Getting weird was all part of the fun on the first major day of events of Ottawa’s CityFolk Festival. Between the electronic funk of Tune-Yards and the theatrical pop of David Byrne it was easy to let it all out.
Within seconds of taking the stage, Merrill Garbus was twisting sounds every which way and moving about the stage like a force of nature. As she shifted into “Look At Your Hands” Garbus was yelling into her ukulele to elicit crazy effects over and over between all her crazy arm flailing. She had the crowd chanting through “ABC 123” with every little dance beat setting people into a frenzy.
The frantic fury of “Water Fountain” had even Garbus cutting loose more than usual, as she traded chants between herself and the crowd. The changes to “Colonizer” and “Coast To Coast” had things really bumping while the band kept straddling new sounds with exciting dance energy. Garbus’ freaky vocals on “Gangsta” saw her smiling as much as the CityFolk crowd did before “Heart Attack” closed the set on its club-driven height.
With a brain in his hand, David Byrne started his set on “Here” while the stark lighting and chains around him created an immense sense of grandeur. After some more grooving, Byrne dropped into “I Zimbra” with raucous chants, his band’s colossal rhythmic energy and more choreography than you could believe. Before the crowd could even relax again, “Slippery People” had dance moves bouncing back and forth between the band, dancers and audience. Byrne alternated between walking towards a light and facing off with his band on “I Should Watch TV” as he gave a new performance edge to his work with St. Vincent.
“Dog Mind” saw Byrne and his 11-piece band slowly moving up from the back of the stage, but it was “Everybody’s Coming To My House” that had people freaking out as Byrne’s hip swings were iconic and animated. David leaned into the wild moves on “This Must Be The Place (Naive Melody)” alternating forwards and backwards with the band and crying out with the audience. Byrne wobbled about the stage like in “Stop Making Sense” during “Once In A Lifetime” as his band elevated all the little moments in the song to a larger-than-life experience. Even obscure collaborations like “Toe Jam” had the crowd bumping, with the sheer force of the group behind Byrne, and his insistence that the group was all playing their own music.

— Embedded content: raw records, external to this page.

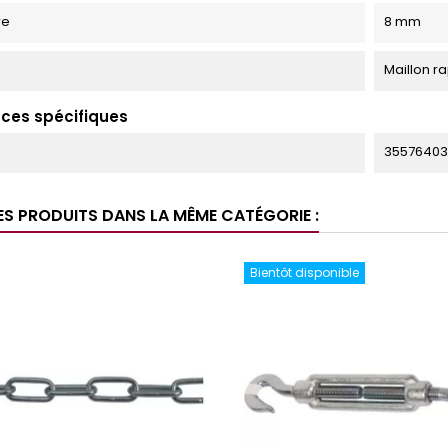
re
8 mm
Maillon r
ces spécifiques
35576403
ES PRODUITS DANS LA MÊME CATÉGORIE :
Bientôt disponible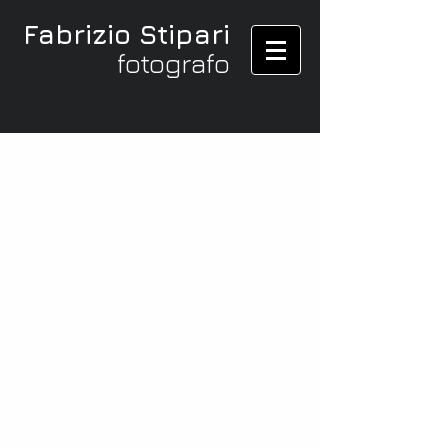
Fabrizio Stipari
fotografo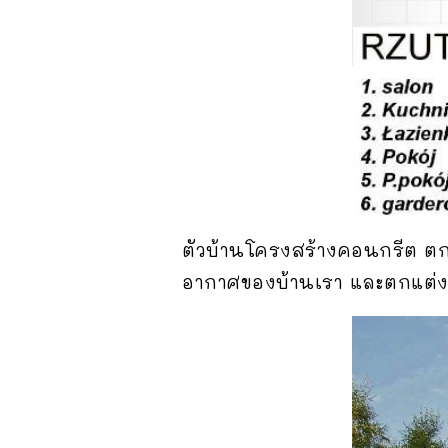
ตัวบ้านโครงสร้างคอนกรีต ตกแต
อากาศของบ้านเรา และตกแต่ง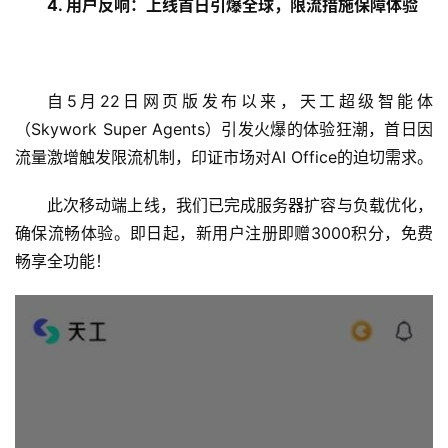
4. 用户反响：上线首日引爆全球，限流措施保障体验
自5月22日网页版发布以来，天工超级智能体
（Skywork Super Agents）引发火爆的体验狂潮，首日因
流量激增触发限流机制，印证市场对AI Office的迫切需求。
此次移动端上线，我们已完成服务器扩容与负载优化，
确保流畅体验。即日起，新用户注册即赠3000积分，免费
畅享全功能！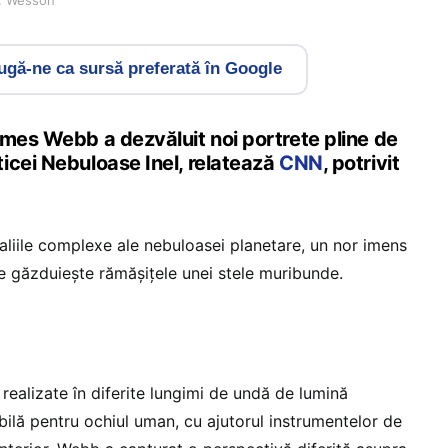
gă-ne ca sursă preferată în Google
ames Webb a dezvăluit noi portrete pline de
icei Nebuloase Inel, relatează
CNN
, potrivit
aliile complexe ale nebuloasei planetare, un nor imens
e găzduiește rămășițele unei stele muribunde.
realizate în diferite lungimi de undă de lumină
zibilă pentru ochiul uman, cu ajutorul instrumentelor de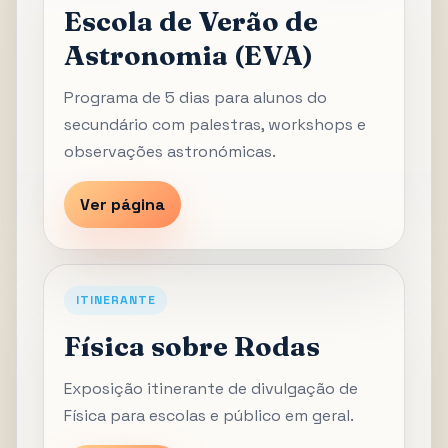
Escola de Verão de
Astronomia (EVA)
Programa de 5 dias para alunos do
secundário com palestras, workshops e
observações astronómicas.
Ver página
ITINERANTE
Física sobre Rodas
Exposição itinerante de divulgação de
Física para escolas e público em geral.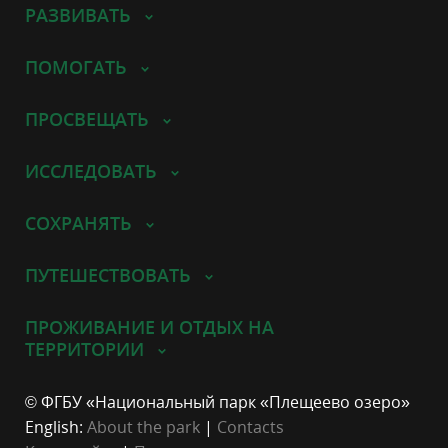
РАЗВИВАТЬ
ПОМОГАТЬ
ПРОСВЕЩАТЬ
ИССЛЕДОВАТЬ
СОХРАНЯТЬ
ПУТЕШЕСТВОВАТЬ
ПРОЖИВАНИЕ И ОТДЫХ НА
ТЕРРИТОРИИ
© ФГБУ «Национальный парк «Плещеево озеро»
English:
About the park
|
Contacts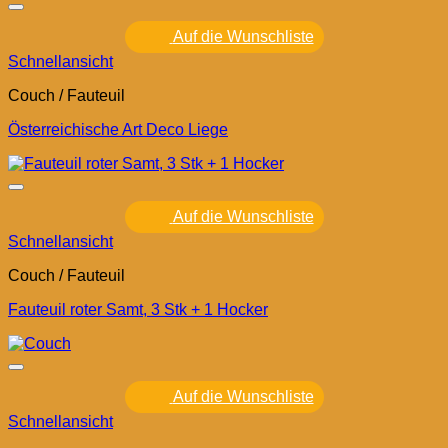
Auf die Wunschliste
Schnellansicht
Couch / Fauteuil
Österreichische Art Deco Liege
Auf die Wunschliste
Schnellansicht
Couch / Fauteuil
Fauteuil roter Samt, 3 Stk + 1 Hocker
Auf die Wunschliste
Schnellansicht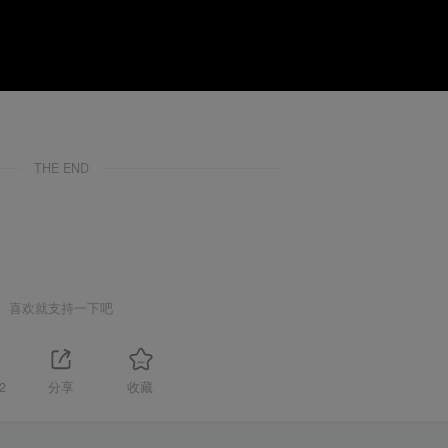
THE END
喜欢就支持一下吧
2
分享
收藏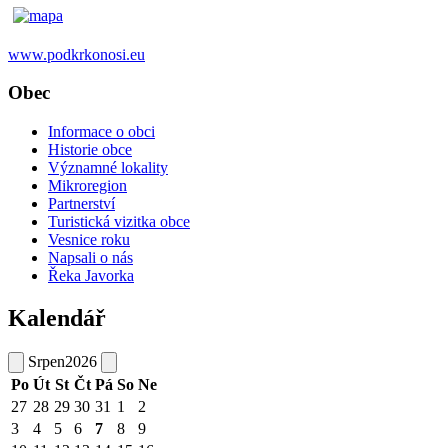
www.podkrkonosi.eu
Obec
Informace o obci
Historie obce
Významné lokality
Mikroregion
Partnerství
Turistická vizitka obce
Vesnice roku
Napsali o nás
Řeka Javorka
Kalendář
Srpen
2026
Po
Út
St
Čt
Pá
So
Ne
27
28
29
30
31
1
2
3
4
5
6
7
8
9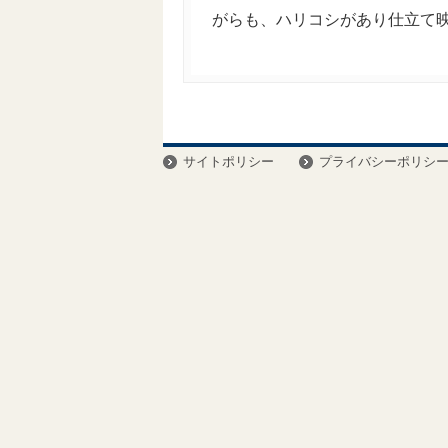
がらも、ハリコシがあり仕立て
サイトポリシー
プライバシーポリシ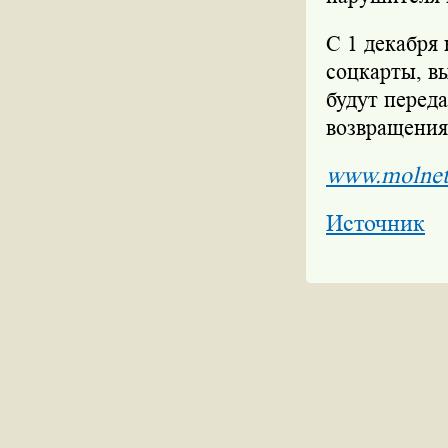
С 1 декабря
соцкарты, в
будут переда
возвращения
www.molnet
Источник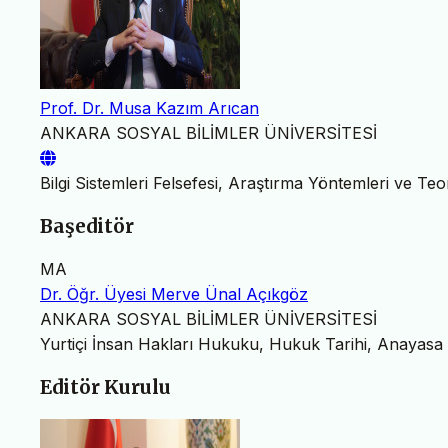
Prof. Dr. Musa Kazım Arıcan
ANKARA SOSYAL BİLİMLER ÜNİVERSİTESİ
Bilgi Sistemleri Felsefesi, Araştırma Yöntemleri ve Teo
Başeditör
MA
Dr. Öğr. Üyesi Merve Ünal Açıkgöz
ANKARA SOSYAL BİLİMLER ÜNİVERSİTESİ
Yurtiçi İnsan Hakları Hukuku, Hukuk Tarihi, Anayas
Editör Kurulu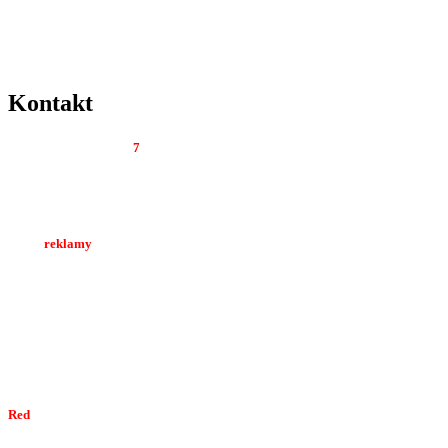
Kontakt
Tygodnik Regionalny
7
dni
Al. Wolności 22 lok. 12
42-200 Częstochowa
Biuro
reklamy
tel. 34 374 05 02
kom. 512 044 894
e-mail:
marketing7dni@gmail.com
e-mail:
redakcja7dni@interia.pl
Red
akcja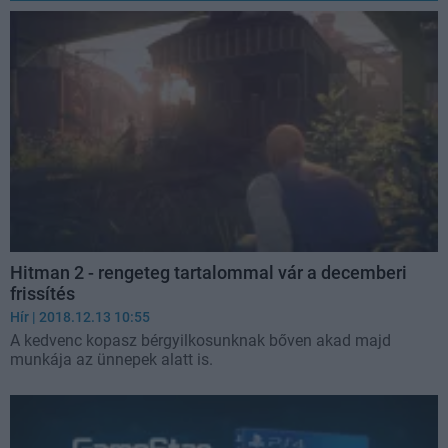
Hitman 2 - rengeteg tartalommal vár a decemberi
frissítés
Hír
| 2018.12.13 10:55
A kedvenc kopasz bérgyilkosunknak bőven akad majd
munkája az ünnepek alatt is.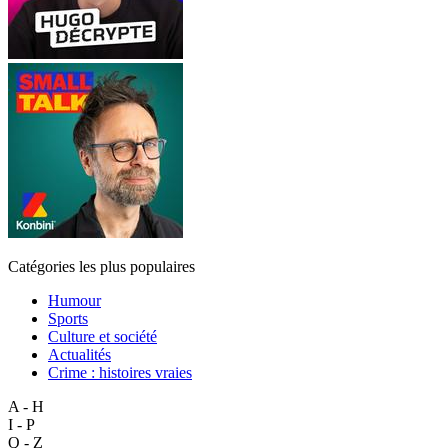
Catégories les plus populaires
Humour
Sports
Culture et société
Actualités
Crime : histoires vraies
A - H
I - P
Q - Z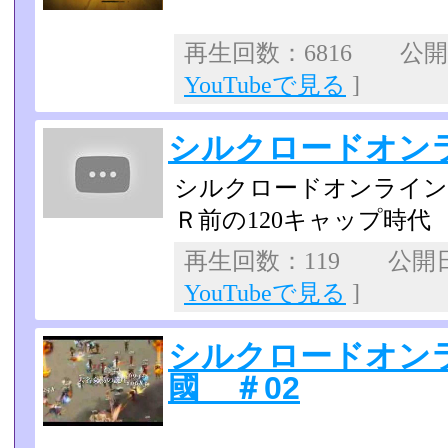
再生回数：6816 公開日：
YouTubeで見る
]
シルクロードオンラ
シルクロードオンライン
Ｒ前の120キャップ時代
再生回数：119 公開日：2
YouTubeで見る
]
シルクロードオン
國 ＃02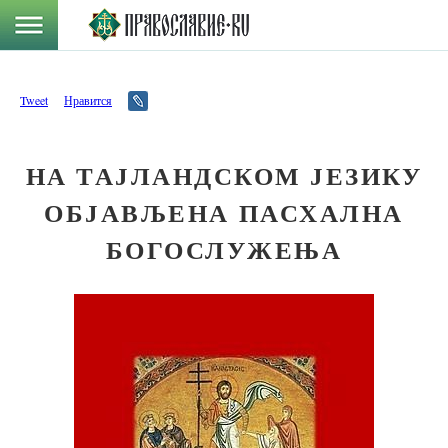
Tweet
Нравится
НА ТАЈЛАНДСКОМ ЈЕЗИКУ
ОБЈАВЉЕНА ПАСХАЛНА
БОГОСЛУЖЕЊА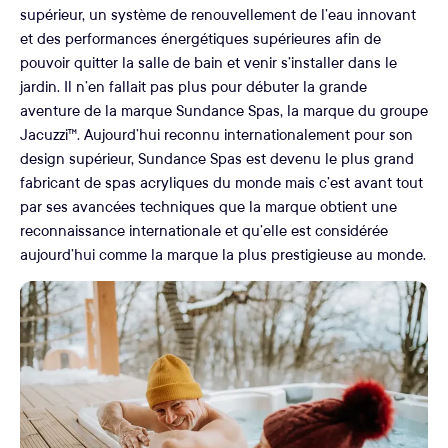
supérieur, un système de renouvellement de l’eau innovant
et des performances énergétiques supérieures afin de
pouvoir quitter la salle de bain et venir s’installer dans le
jardin. Il n’en fallait pas plus pour débuter la grande
aventure de la marque Sundance Spas, la marque du groupe
Jacuzzi™. Aujourd’hui reconnu internationalement pour son
design supérieur, Sundance Spas est devenu le plus grand
fabricant de spas acryliques du monde mais c’est avant tout
par ses avancées techniques que la marque obtient une
reconnaissance internationale et qu’elle est considérée
aujourd’hui comme la marque la plus prestigieuse au monde.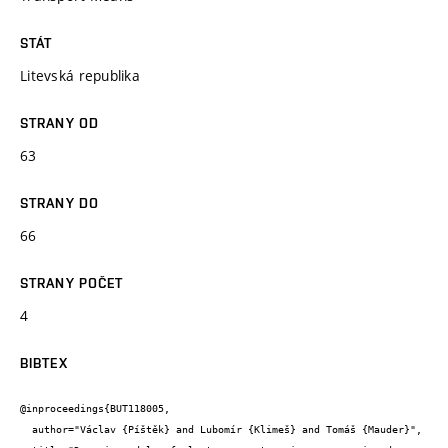
STÁT
Litevská republika
STRANY OD
63
STRANY DO
66
STRANY POČET
4
BIBTEX
@inproceedings{BUT118005,

  author="Václav {Píštěk} and Lubomír {Klimeš} and Tomáš {Mauder}",
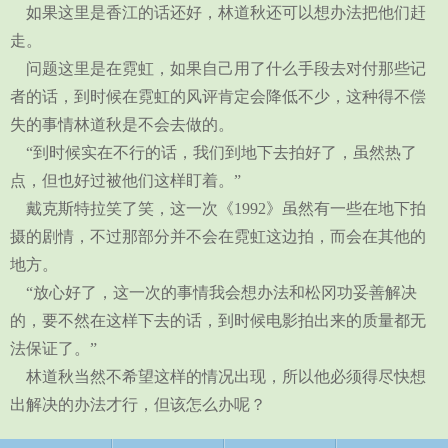
如果这里是香江的话还好，林道秋还可以想办法把他们赶
走。
问题这里是在霓虹，如果自己用了什么手段去对付那些记
者的话，到时候在霓虹的风评肯定会降低不少，这种得不偿
失的事情林道秋是不会去做的。
“到时候实在不行的话，我们到地下去拍好了，虽然热了
点，但也好过被他们这样盯着。”
戴克斯特拉笑了笑，这一次《1992》虽然有一些在地下拍
摄的剧情，不过那部分并不会在霓虹这边拍，而会在其他的
地方。
“放心好了，这一次的事情我会想办法和松冈功妥善解决
的，要不然在这样下去的话，到时候电影拍出来的质量都无
法保证了。”
林道秋当然不希望这样的情况出现，所以他必须得尽快想
出解决的办法才行，但该怎么办呢？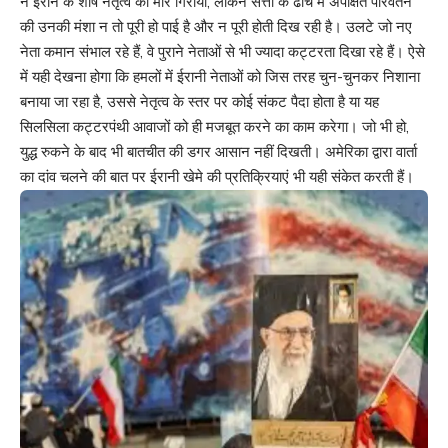
ने ईरान के शीर्ष नेतृत्व को मार गिराया, लेकिन सत्ता के ढांचे में अपेक्षित परिवर्तन
की उनकी मंशा न तो पूरी हो पाई है और न पूरी होती दिख रही है। उलटे जो नए
नेता कमान संभाल रहे हैं, वे पुराने नेताओं से भी ज्यादा कट्टरता दिखा रहे हैं। ऐसे
में यही देखना होगा कि हमलों में ईरानी नेताओं को जिस तरह चुन-चुनकर निशाना
बनाया जा रहा है, उससे नेतृत्व के स्तर पर कोई संकट पैदा होता है या यह
सिलसिला कट्टरपंथी आवाजों को ही मजबूत करने का काम करेगा। जो भी हो,
युद्ध रुकने के बाद भी बातचीत की डगर आसान नहीं दिखती। अमेरिका द्वारा वार्ता
का दांव चलने की बात पर ईरानी खेमे की प्रतिक्रियाएं भी यही संकेत करती हैं।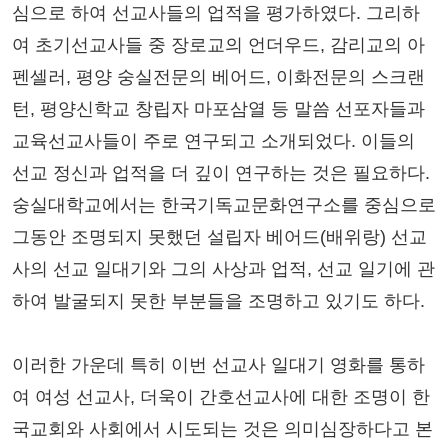
심으로 하여 선교사들의 업적을 평가하였다. 그리하
여 초기선교사들 중 장로교의 언더우드, 감리교의 아
펜셀러, 평양 숭실전문의 베어드, 이화전문의 스크랜
턴, 평양신학교 창립자 마포삼열 등 말씀 선포자들과
교육선교사들이 주로 연구되고 소개되었다. 이들의
선교 정신과 업적을 더 깊이 연구하는 것은 필요하다.
숭실대학교에서는 한국기독교문화연구소를 중심으로
그동안 조명되지 못했던 설립자 베어드(배위랑) 선교
사의 선교 일대기와 그의 사상과 업적, 선교 일기에 관
하여 발굴되지 못한 부분들을 조명하고 있기도 하다.
이러한 가운데 특히 이번 선교사 일대기 영화를 통하
여 여성 선교사, 더욱이 간호선교사에 대한 조명이 한
국교회와 사회에서 시도되는 것은 의미심장하다고 본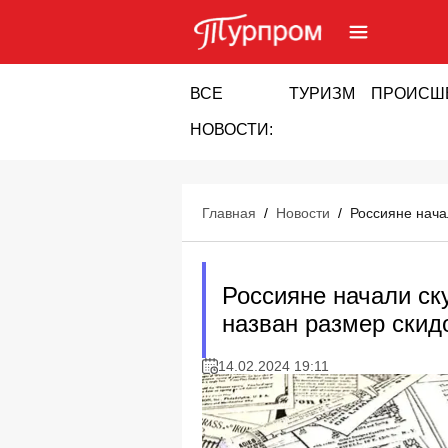
ВСЕ
ТУРИЗМ
ПРОИСШ
НОВОСТИ:
Главная
/
Новости
/
Россияне нача
Россияне начали ск
назван размер скид
14.02.2024 19:11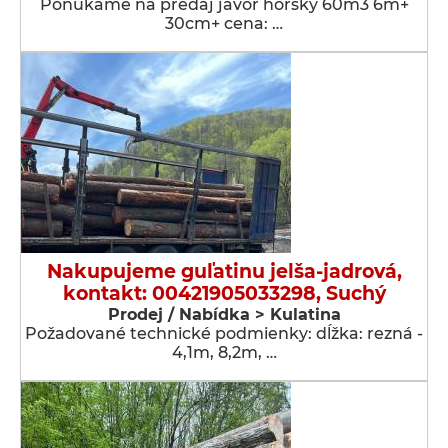
Ponúkame na predaj javor horský 60m3 6m+
30cm+ cena: …
Nakupujeme guľatinu jelša-jadrová,
kontakt: 00421905033298, Suchý
Prodej / Nabídka > Kulatina
Požadované technické podmienky: dĺžka: rezná -
4,1m, 8,2m, …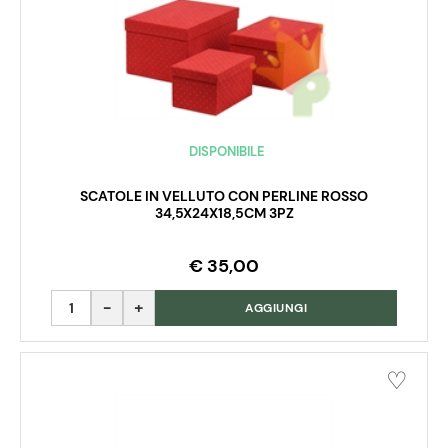
DISPONIBILE
SCATOLE IN VELLUTO CON PERLINE ROSSO
34,5X24X18,5CM 3PZ
€ 35,00
Quantità
AGGIUNGI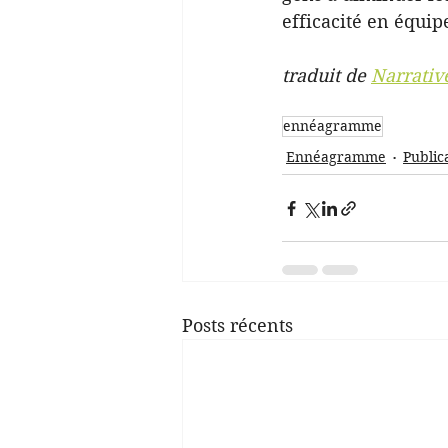
efficacité en équip
traduit de 
Narrativ
ennéagramme
Ennéagramme
Public
Posts récents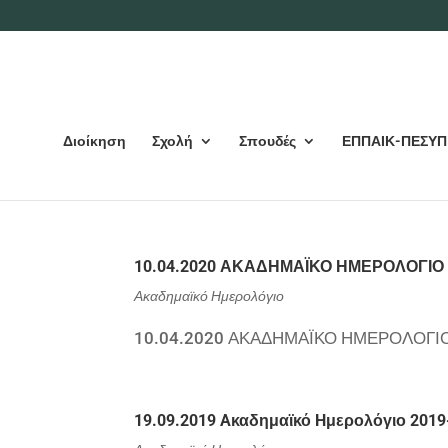
Διοίκηση
Σχολή
Σπουδές
ΕΠΠΑΙΚ-ΠΕΣΥΠ
10.04.2020 ΑΚΑΔΗΜΑΪΚΟ ΗΜΕΡΟΛΟΓΙΟ 
Ακαδημαϊκό Ημερολόγιο
10.04.2020 ΑΚΑΔΗΜΑΪΚΟ ΗΜΕΡΟΛΟΓΙΟ
19.09.2019 Aκαδημαϊκό Hμερολόγιο 2019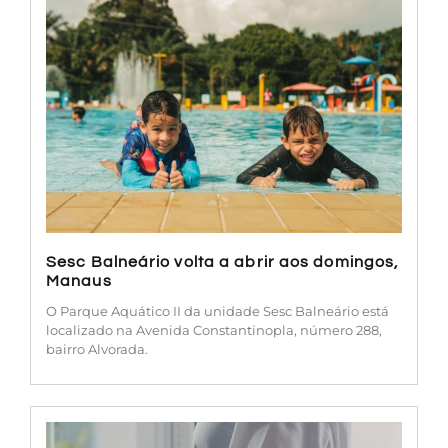
Sesc Balneário volta a abrir aos domingos,
Manaus
O Parque Aquático II da unidade Sesc Balneário está
localizado na Avenida Constantinopla, número 288,
bairro Alvorada.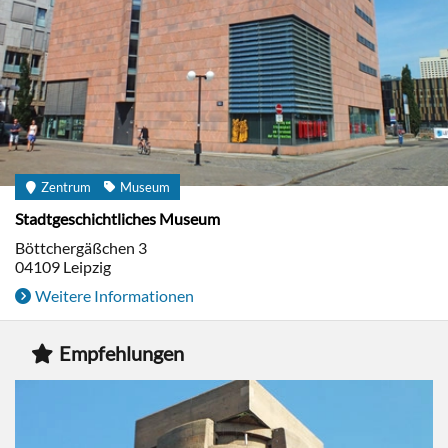
Zentrum
Museum
Stadtgeschichtliches Museum
Böttchergäßchen 3
04109
Leipzig
Weitere Informationen
Empfehlungen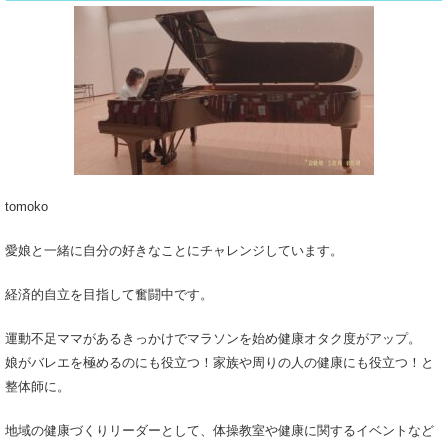
tomoko
愛娘と一緒に自分の好きなことにチャレンジしています。
経済的自立を目指して奮闘中です。
運動不足ママがあるきっかけでマラソンを始め健康オタク度がアップ。
娘がバレエを極めるのにも役立つ！家族や周りの人の健康にも役立つ！と
整体師に。
地域の健康づくりリーダーとして、体操教室や健康に関するイベントなど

The heat was on for “Born Under Punches” with the massive drumming core bringing each little beat out in full force. “I Dance Like This” saw Byrne alternating between shy, quirky verse and avant-garde electronic breakdowns. With his solo material done, “The Great Curve” was divine, as the expansive production behind the song could be realized between every member on stage, and David traded solos with his guitarist. As the CityFolk crowd’s chanting died down, Byrne called Ani DiFranco and Garbus out on stage to perform Janelle Monáe’s “Hell You Talmbout” as he lamented how sad it was that the song’s message against police brutality rang too true still. Though it was an unprecedented way to close out his set, the CityFolk crowd was behind him 100 per cent and were chanting the names of victims as the drums and choruses boomed out into the night.